Your task: Can you rewrite the lines of the material as a numbered list, starting at the line containing "kingdom: Animalia" and ending at the line containing "scientific name: Lanice conchilega", with both of those lines included and any blank lines left out?

Data entries:
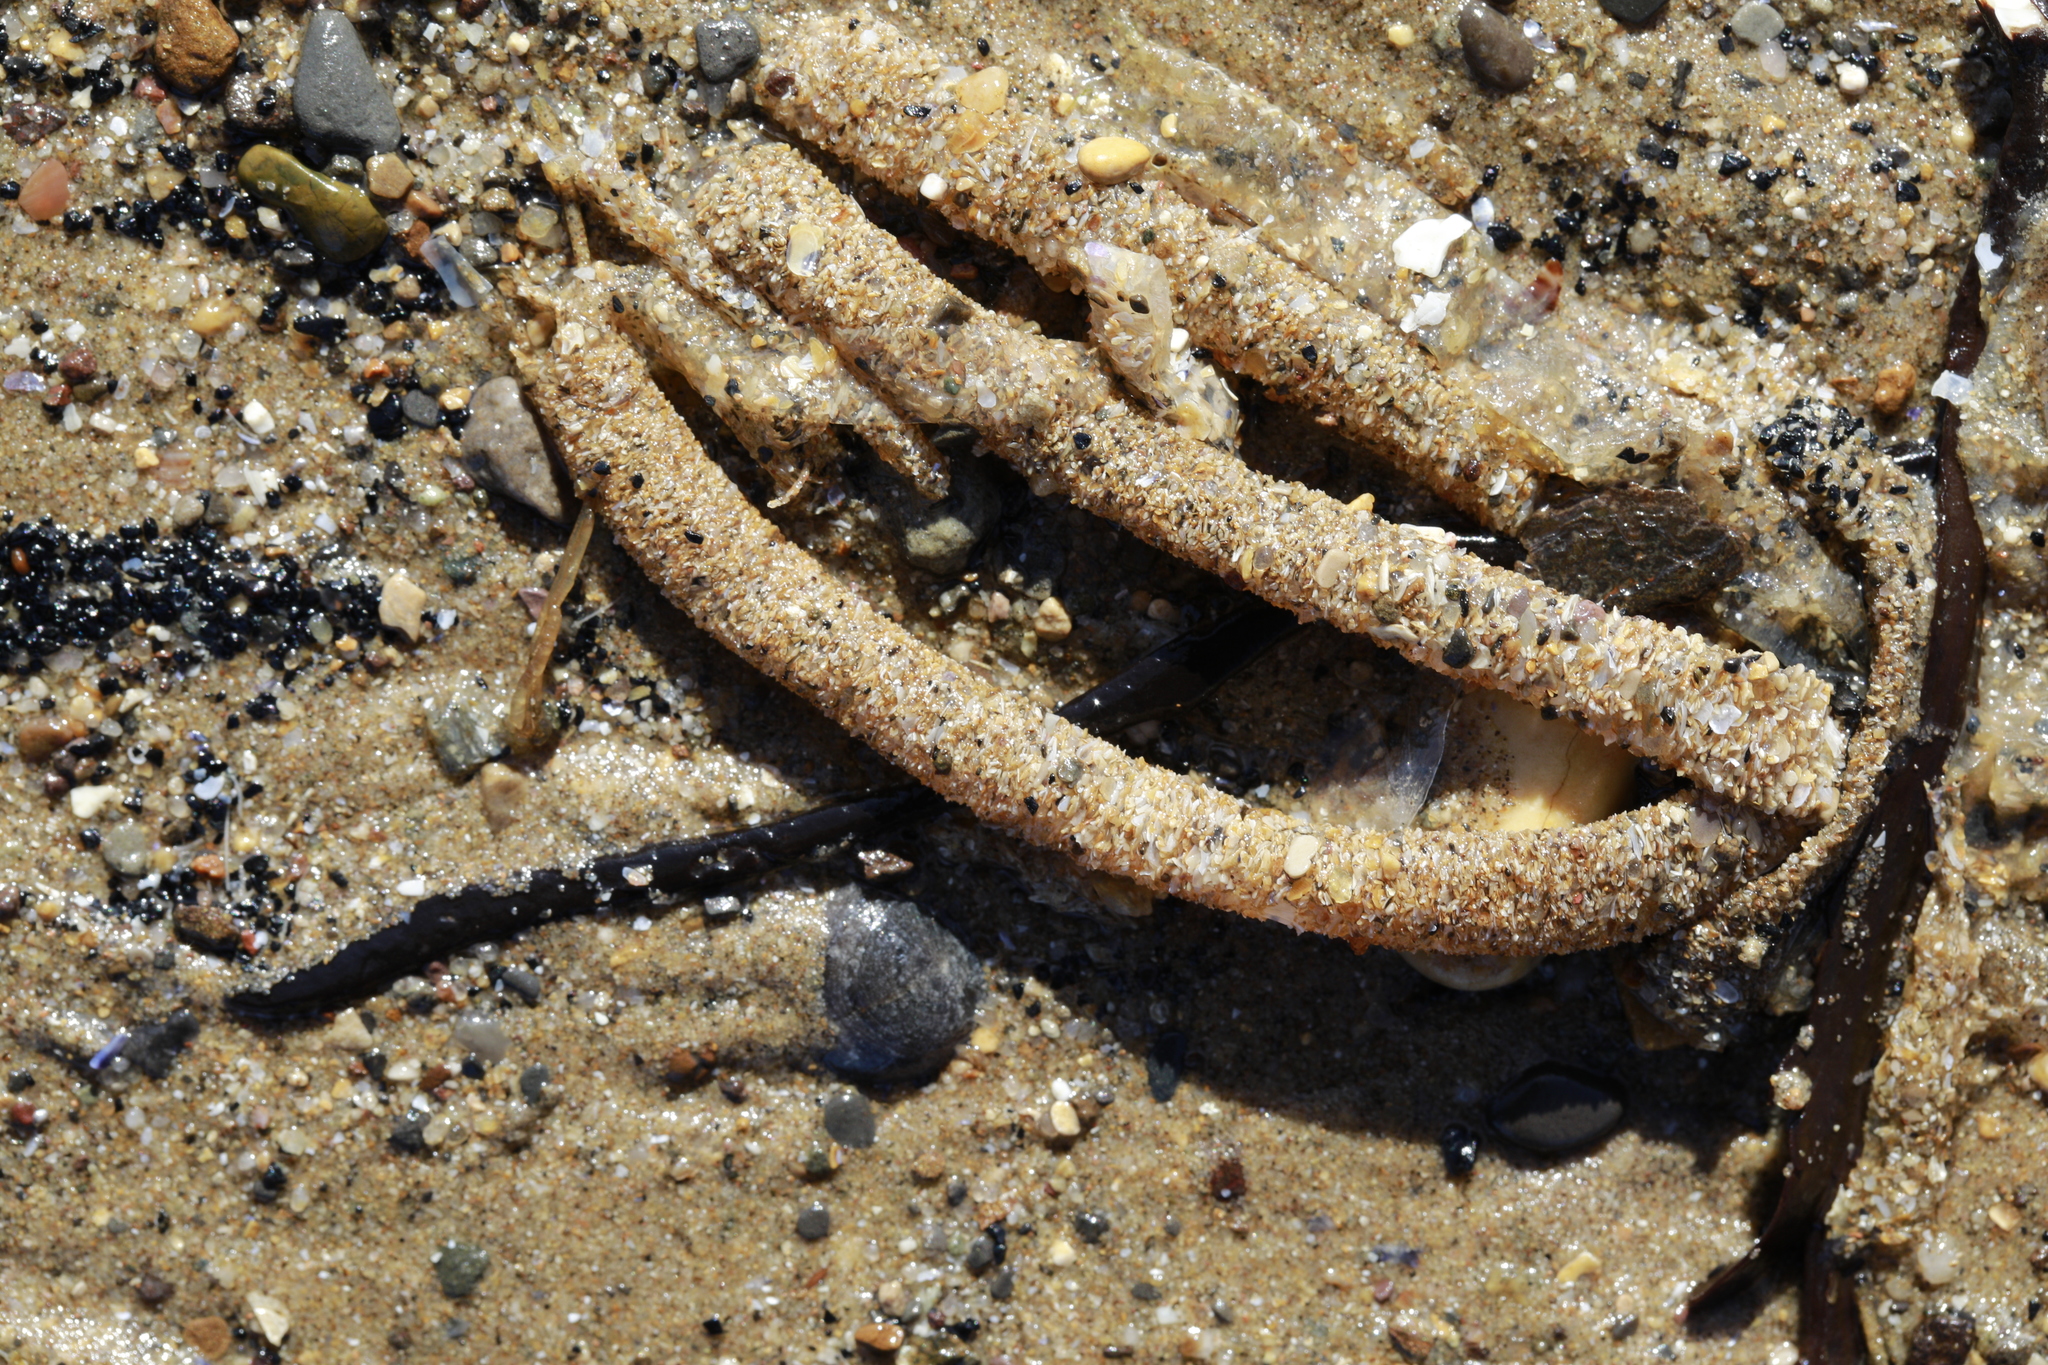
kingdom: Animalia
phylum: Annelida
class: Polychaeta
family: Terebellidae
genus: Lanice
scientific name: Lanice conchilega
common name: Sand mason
---
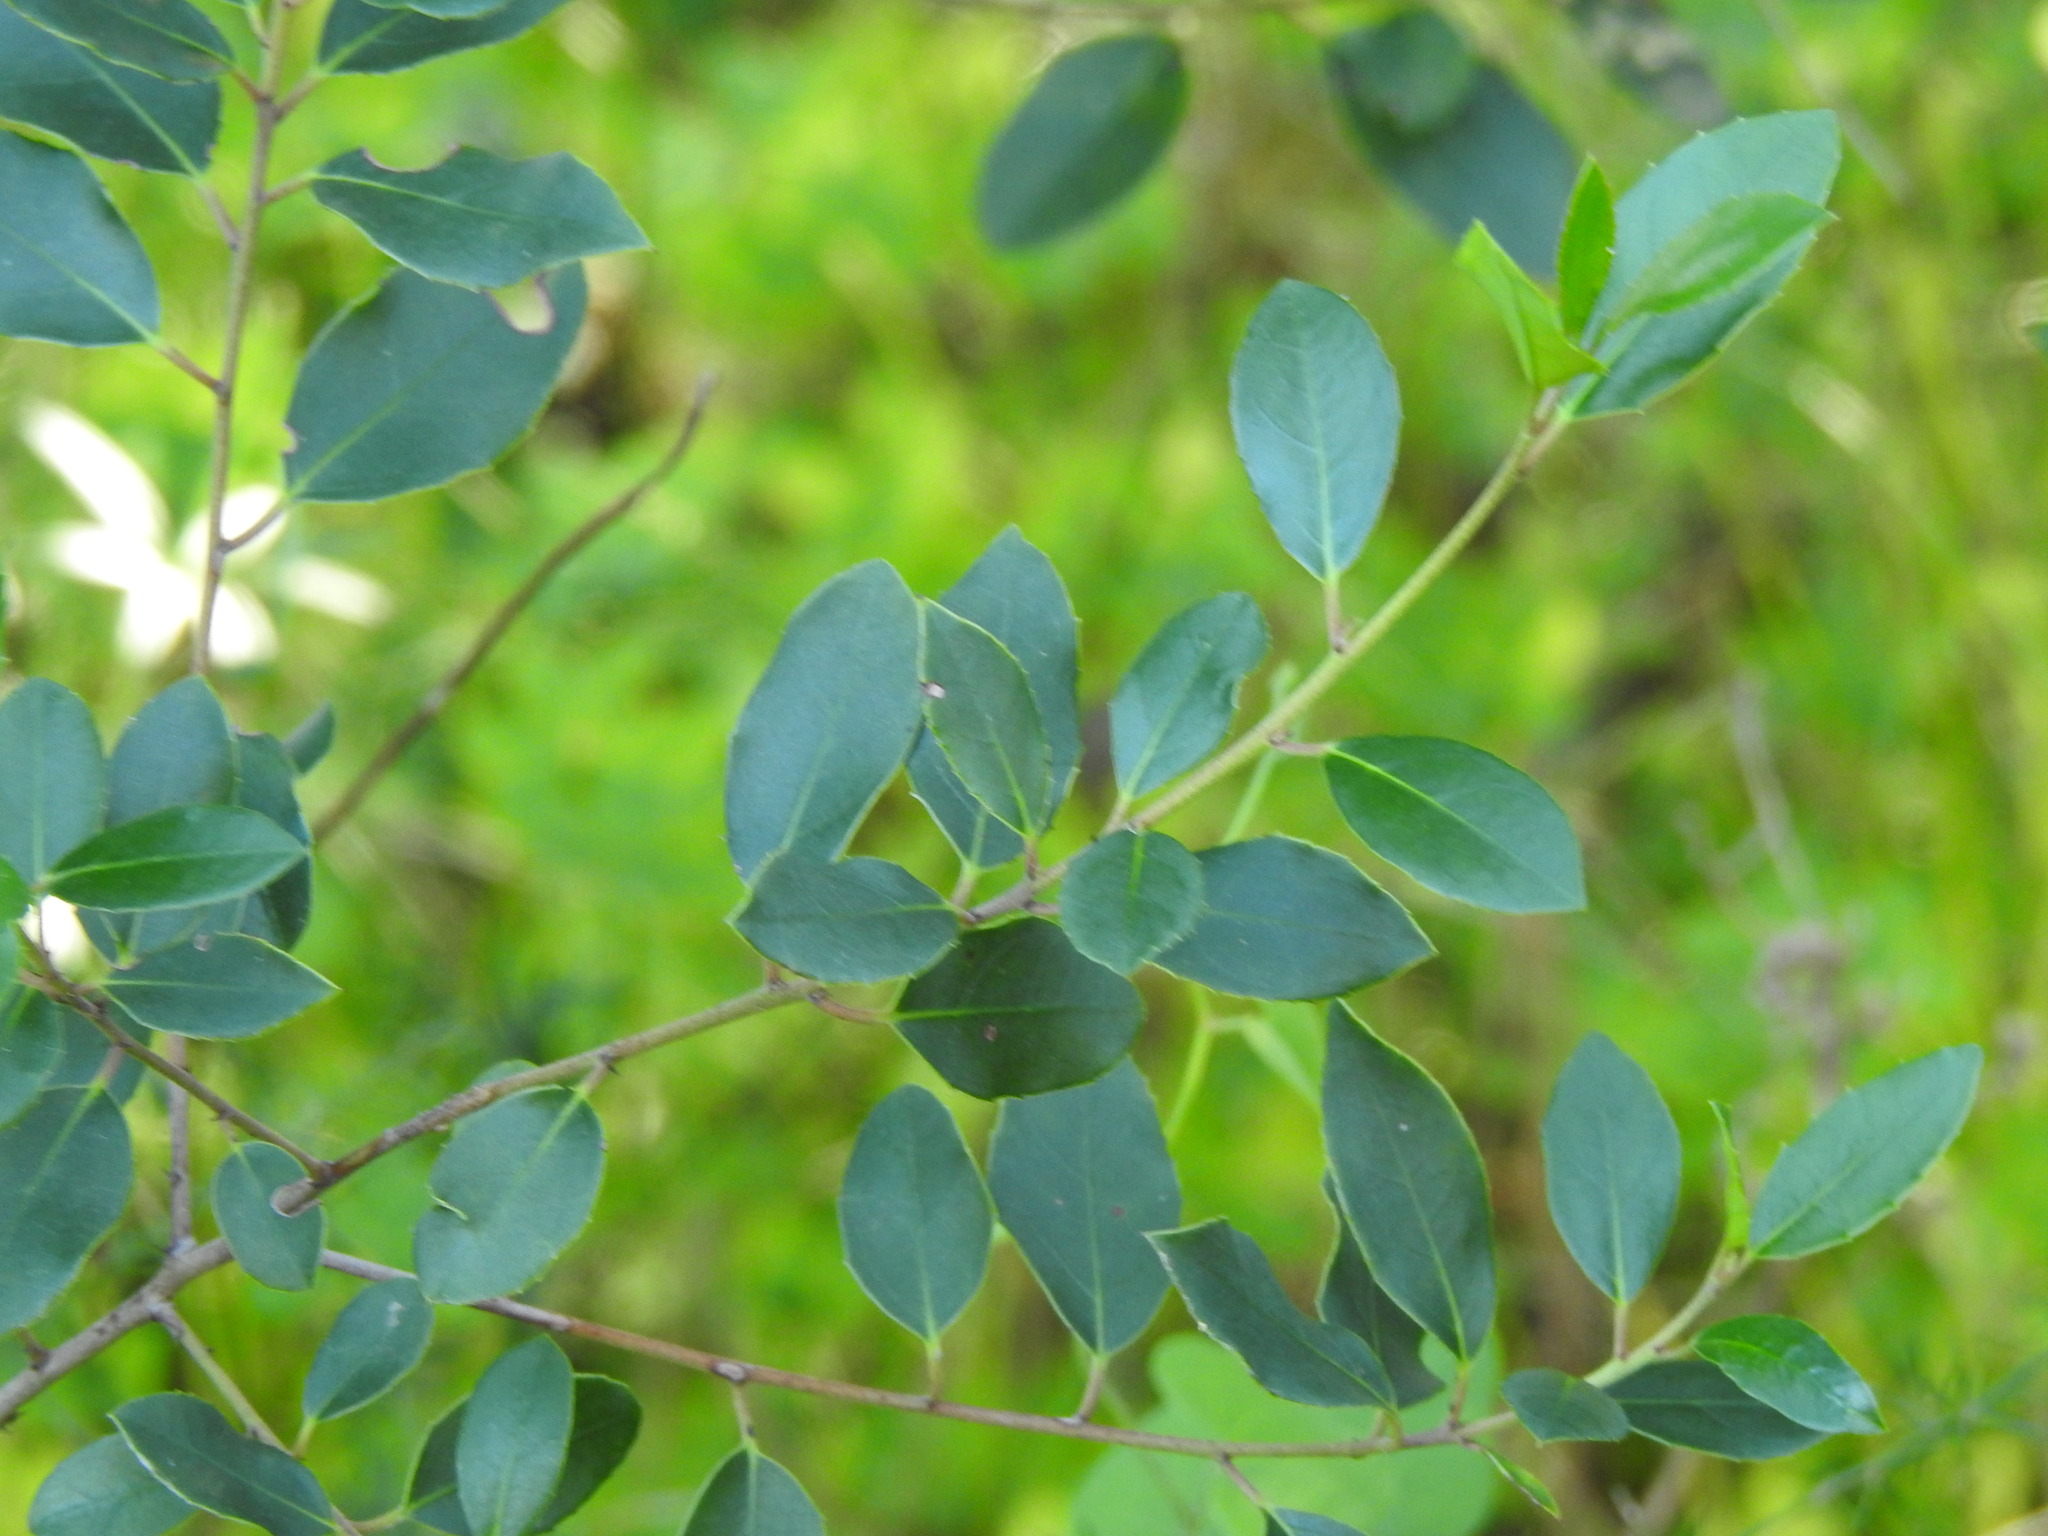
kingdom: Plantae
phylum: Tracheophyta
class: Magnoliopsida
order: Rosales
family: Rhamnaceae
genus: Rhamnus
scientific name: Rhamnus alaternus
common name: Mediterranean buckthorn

Expected answer:
1. kingdom: Animalia
2. phylum: Annelida
3. class: Polychaeta
4. family: Terebellidae
5. genus: Lanice
6. scientific name: Lanice conchilega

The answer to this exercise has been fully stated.